O Superior Tribunal de Justiça (STJ), ao julgar o EREsp nº 2.174.294-DF (decisão publicada no DJEN em 12/12/2025), enfrentou uma questão específica dentro desse contexto: o momento em que se inicia o prazo que o Estado tem para cobrar o ITCMD nos casos de excesso de meação envolvendo bem imóvel.


A Primeira Seção do STJ, por unanimidade, definiu que deve prevalecer o entendimento de que o prazo decadencial para o lançamento do ITCMD sobre doação não declarada pelo contribuinte tem início no primeiro dia do exercício seguinte àquele em que o lançamento poderia ter sido efetuado, observado o fato gerador.


Tratando-se de bem imóvel, o fato gerador do ITCMD só se aperfeiçoa com a efetiva transcrição no registro de imóveis. Isso porque, nos termos do artigo 1.245 do Código Civil, a propriedade imobiliária não se transfere pela simples celebração do acordo, pela homologação judicial da partilha ou pelo trânsito em julgado da sentença, mas sim pelo registro do título translativo no registro de imóveis.


Assim, o prazo decadencial para a cobrança do ITCMD sobre o excesso de meação em imóvel só começa a partir do registro imobiliário que efetivamente transfere a titularidade do bem e não da homologação da partilha ou da escritura da partilha.


Na prática, isso significa que, enquanto não houver o registro da transferência do imóvel, o prazo decadencial para o lançamento do imposto ainda não terá começado.

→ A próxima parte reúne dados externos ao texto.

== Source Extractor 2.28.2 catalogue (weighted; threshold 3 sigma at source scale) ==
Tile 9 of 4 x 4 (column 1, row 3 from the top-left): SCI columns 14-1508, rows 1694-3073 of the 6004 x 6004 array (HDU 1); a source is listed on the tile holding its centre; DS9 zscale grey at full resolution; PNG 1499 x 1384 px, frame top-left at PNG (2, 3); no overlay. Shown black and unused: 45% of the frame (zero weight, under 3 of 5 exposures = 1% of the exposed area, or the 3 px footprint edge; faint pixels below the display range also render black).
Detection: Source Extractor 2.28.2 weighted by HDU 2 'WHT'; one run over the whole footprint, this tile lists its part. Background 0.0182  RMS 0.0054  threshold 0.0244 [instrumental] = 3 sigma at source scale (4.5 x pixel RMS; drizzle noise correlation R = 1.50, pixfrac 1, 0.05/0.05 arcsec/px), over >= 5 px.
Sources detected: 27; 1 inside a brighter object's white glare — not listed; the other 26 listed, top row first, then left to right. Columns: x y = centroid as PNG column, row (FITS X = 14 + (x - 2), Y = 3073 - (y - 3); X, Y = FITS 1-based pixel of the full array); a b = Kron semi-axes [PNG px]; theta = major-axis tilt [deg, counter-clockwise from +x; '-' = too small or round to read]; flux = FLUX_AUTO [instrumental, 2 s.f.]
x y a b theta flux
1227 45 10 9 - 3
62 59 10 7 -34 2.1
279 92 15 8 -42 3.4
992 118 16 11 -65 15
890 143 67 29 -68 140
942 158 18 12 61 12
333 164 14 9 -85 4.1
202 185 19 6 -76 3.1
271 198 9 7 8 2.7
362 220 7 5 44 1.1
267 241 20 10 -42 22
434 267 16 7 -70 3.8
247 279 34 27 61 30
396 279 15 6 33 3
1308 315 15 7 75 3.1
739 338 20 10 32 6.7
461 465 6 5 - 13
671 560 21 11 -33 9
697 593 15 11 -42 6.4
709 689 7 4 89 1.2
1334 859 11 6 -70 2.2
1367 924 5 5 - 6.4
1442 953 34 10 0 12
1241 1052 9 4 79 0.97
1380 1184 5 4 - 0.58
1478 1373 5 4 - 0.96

O precedente reforça a importância da análise tributária na partilha de divórcio, já que os efeitos da divisão de bens podem ultrapassar a esfera estritamente familiar e gerar consequências fiscais relevantes.


Fonte: STJ, EREsp nº 2.174.294-DF, Primeira Seção, Rel. Min. Afrânio Vilela, julgado em 04/12/2025, DJEN 12/12/2025.